**TASK DATA**
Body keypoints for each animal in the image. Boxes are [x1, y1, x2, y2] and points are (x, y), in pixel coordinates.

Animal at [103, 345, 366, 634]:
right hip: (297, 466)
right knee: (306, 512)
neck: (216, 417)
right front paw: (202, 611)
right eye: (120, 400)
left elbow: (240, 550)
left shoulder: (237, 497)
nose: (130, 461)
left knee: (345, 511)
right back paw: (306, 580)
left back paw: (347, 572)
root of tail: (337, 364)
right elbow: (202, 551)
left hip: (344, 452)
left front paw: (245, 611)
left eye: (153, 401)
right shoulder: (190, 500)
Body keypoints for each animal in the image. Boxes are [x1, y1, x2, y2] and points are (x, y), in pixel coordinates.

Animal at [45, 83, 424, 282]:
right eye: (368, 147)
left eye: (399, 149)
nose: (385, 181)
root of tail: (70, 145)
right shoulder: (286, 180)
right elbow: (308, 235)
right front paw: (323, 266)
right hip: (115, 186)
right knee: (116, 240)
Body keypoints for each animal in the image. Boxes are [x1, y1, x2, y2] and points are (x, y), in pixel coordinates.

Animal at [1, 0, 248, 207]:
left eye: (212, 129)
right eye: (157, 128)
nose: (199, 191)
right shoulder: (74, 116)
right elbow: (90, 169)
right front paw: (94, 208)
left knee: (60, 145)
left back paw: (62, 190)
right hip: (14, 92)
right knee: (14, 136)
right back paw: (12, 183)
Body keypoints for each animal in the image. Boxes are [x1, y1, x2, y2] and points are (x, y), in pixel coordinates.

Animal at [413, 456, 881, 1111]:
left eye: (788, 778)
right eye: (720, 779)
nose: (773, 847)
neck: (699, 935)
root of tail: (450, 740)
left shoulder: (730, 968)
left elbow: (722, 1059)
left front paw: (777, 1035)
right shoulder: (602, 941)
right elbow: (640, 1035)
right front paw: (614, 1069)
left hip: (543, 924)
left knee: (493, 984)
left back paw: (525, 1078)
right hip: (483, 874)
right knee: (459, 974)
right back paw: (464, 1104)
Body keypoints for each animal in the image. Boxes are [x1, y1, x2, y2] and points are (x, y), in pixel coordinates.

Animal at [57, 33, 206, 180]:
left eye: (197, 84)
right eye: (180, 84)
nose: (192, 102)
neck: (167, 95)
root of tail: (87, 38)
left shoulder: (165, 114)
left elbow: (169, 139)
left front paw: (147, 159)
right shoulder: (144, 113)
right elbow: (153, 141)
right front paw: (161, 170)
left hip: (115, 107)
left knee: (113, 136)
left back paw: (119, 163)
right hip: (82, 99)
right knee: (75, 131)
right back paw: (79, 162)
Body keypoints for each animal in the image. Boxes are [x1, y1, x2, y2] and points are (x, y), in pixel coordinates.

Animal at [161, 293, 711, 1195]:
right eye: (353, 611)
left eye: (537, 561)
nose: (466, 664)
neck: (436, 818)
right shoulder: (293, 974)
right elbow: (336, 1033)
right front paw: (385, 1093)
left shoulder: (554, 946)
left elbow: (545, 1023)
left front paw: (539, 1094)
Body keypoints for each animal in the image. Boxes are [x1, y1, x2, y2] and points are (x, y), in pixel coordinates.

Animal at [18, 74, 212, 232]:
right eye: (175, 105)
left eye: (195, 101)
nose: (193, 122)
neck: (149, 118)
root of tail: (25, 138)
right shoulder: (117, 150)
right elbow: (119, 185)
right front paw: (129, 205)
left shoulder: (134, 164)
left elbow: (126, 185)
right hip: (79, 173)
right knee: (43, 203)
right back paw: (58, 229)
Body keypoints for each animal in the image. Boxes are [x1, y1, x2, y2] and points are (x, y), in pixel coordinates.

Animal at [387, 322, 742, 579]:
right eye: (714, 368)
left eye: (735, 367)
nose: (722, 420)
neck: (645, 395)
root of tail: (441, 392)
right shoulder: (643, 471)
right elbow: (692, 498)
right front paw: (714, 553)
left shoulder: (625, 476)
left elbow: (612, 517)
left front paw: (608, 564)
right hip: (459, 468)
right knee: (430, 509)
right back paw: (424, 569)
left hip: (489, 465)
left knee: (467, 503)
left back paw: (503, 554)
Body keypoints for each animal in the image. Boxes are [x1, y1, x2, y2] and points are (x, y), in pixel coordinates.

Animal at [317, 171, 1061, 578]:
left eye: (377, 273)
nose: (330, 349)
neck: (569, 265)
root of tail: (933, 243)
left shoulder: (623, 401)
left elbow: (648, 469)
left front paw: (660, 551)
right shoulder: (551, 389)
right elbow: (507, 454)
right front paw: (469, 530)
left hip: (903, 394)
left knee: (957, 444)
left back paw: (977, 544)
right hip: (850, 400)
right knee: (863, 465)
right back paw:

**TASK TO COMPLETE**
Search the entries above for the word "nose", and copy every line where it occurs.

**OUTPUT FOR THIS EXERCISE**
nose: (130, 461)
nose: (385, 181)
nose: (199, 191)
nose: (773, 847)
nose: (192, 102)
nose: (466, 664)
nose: (193, 122)
nose: (722, 420)
nose: (330, 349)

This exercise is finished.